Barbara Helmick, a DC elector in the 2020 presidential election [Courtesy of Barbara Helmick]

Barbara Helmick has been a Washington, DC resident for more than 40 years and has become one of the strongest voices for DC statehood. Additionally, Helmick will be the first lesbian elector for DC.

“While I’m thrilled to represent women and represent the statehood movement, [I] also recognize that it is important that all our communities get recognized,” Helmick said.

Constitutionally, the District of Columbia was created not as a state, but as the “Seat of Government of the United States” under congressional control.
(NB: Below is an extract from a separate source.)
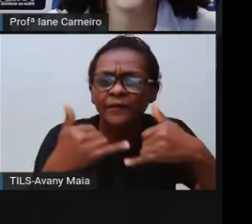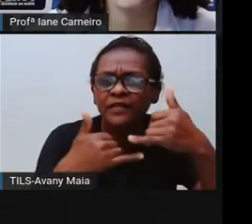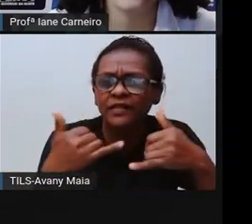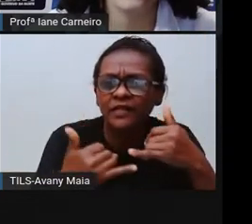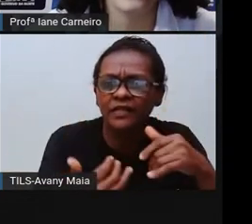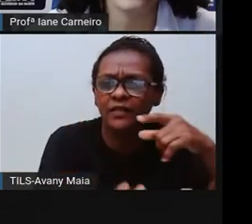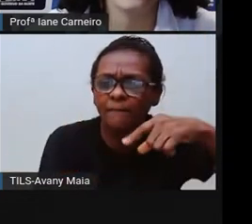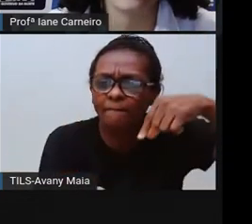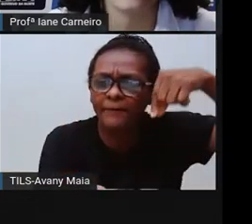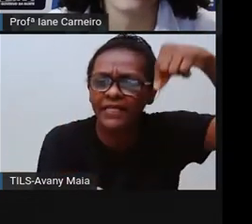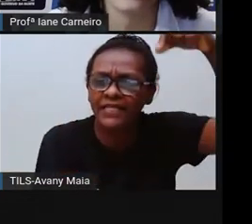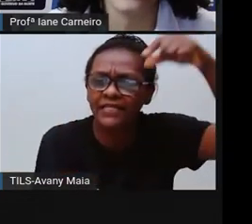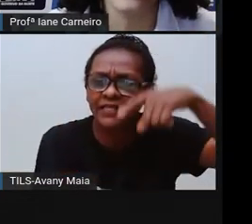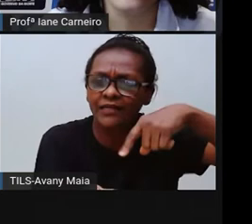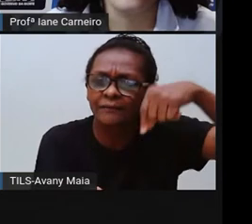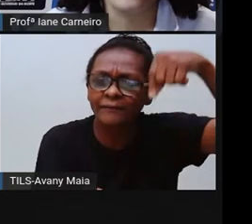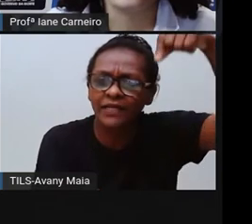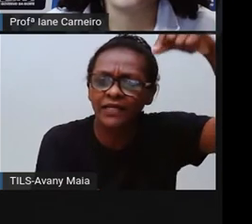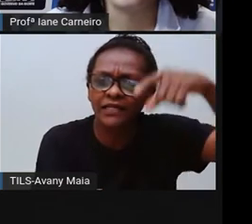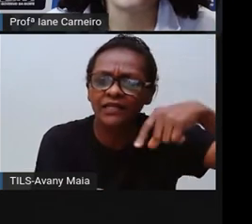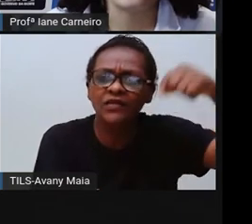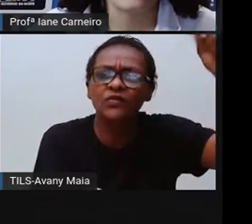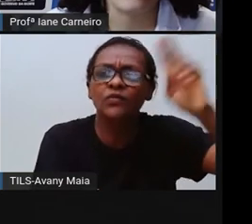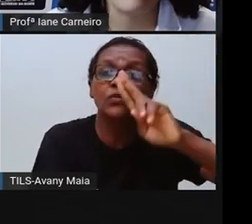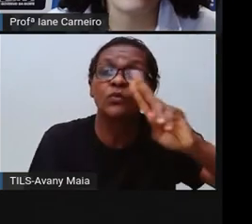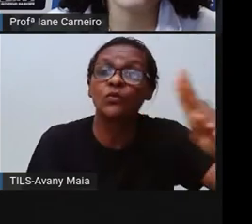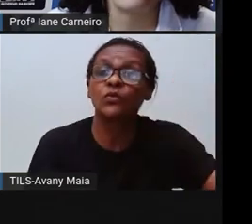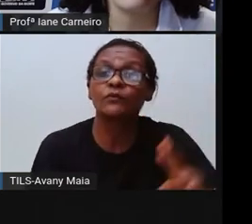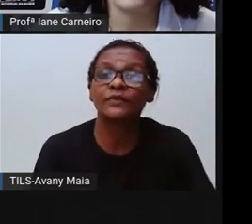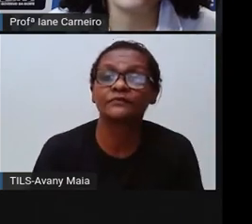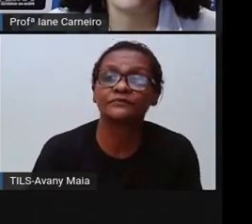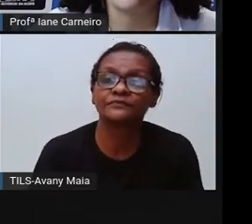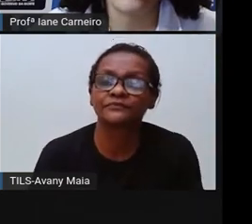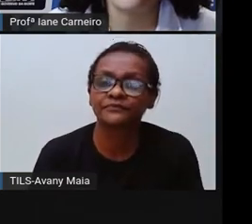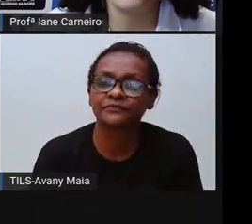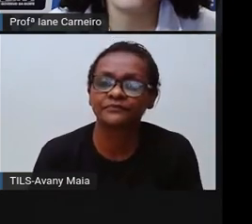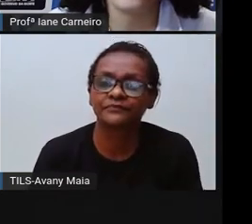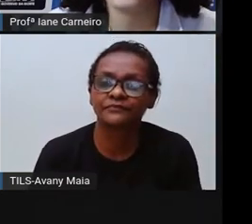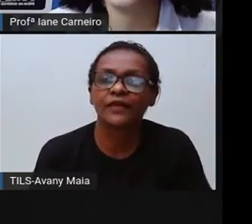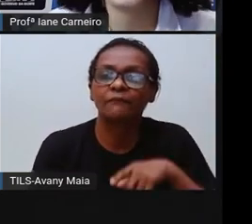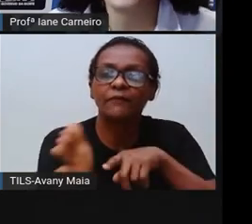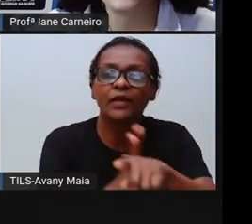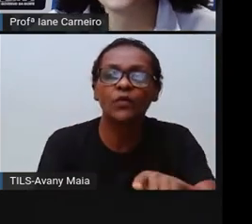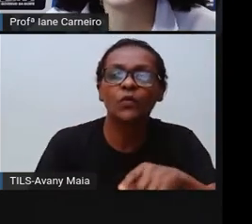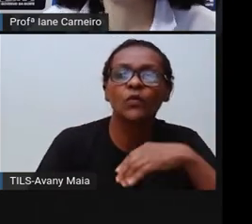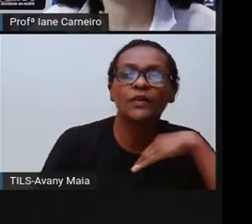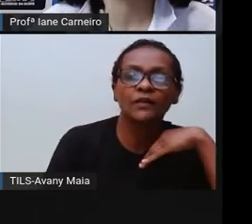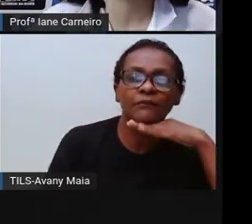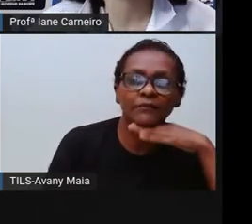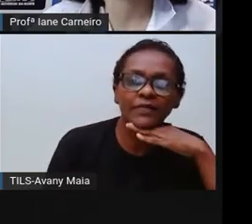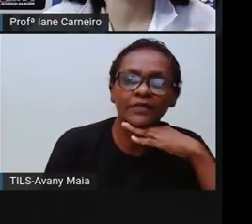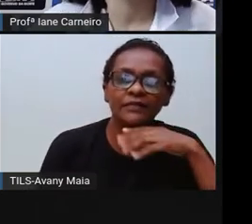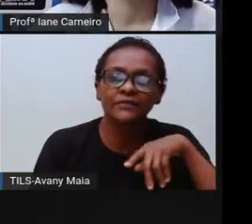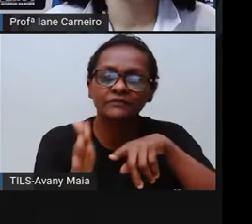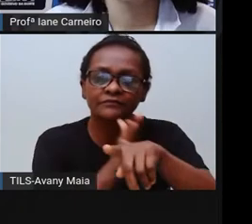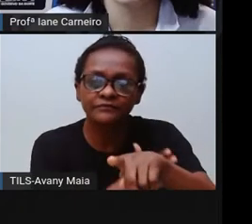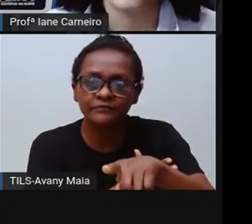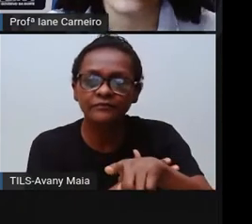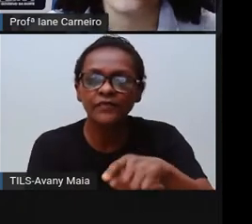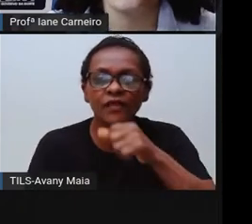Coloca aí nos comentários pra Pró. Se você não souber, pergunta a mamãe, o papai, a vovó, a titia que tá aí assistindo a aula com você.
DC residents pay federal taxes but do not have voting representation in Congress, something “statehood” advocates note when pushing for DC to become a full-fledged state.

Until 1964, the District of Columbia was not part of the Electoral College. A Constitutional amendment allocated three electors to DC, equal to the number of members of Congress it would have if it were a state.

While Helmick is honoured to have been selected as an elector, she recognises there is a lot of important work to be done.

“I will say, it’s almost a little ironic. It’s a little bittersweet. Because this is the only voting right that we have in DC. We don’t have voting rights in Congress. We don’t have self-representation.”

Helmick said she has mixed emotions about being chosen.

“I’m thrilled, I’m honoured. I will be a faithful elector. But it is with a note of anger at the overall injustice of the situation of those of us who live and raise our families and work and vote — the little voting that we get to do here in DC.”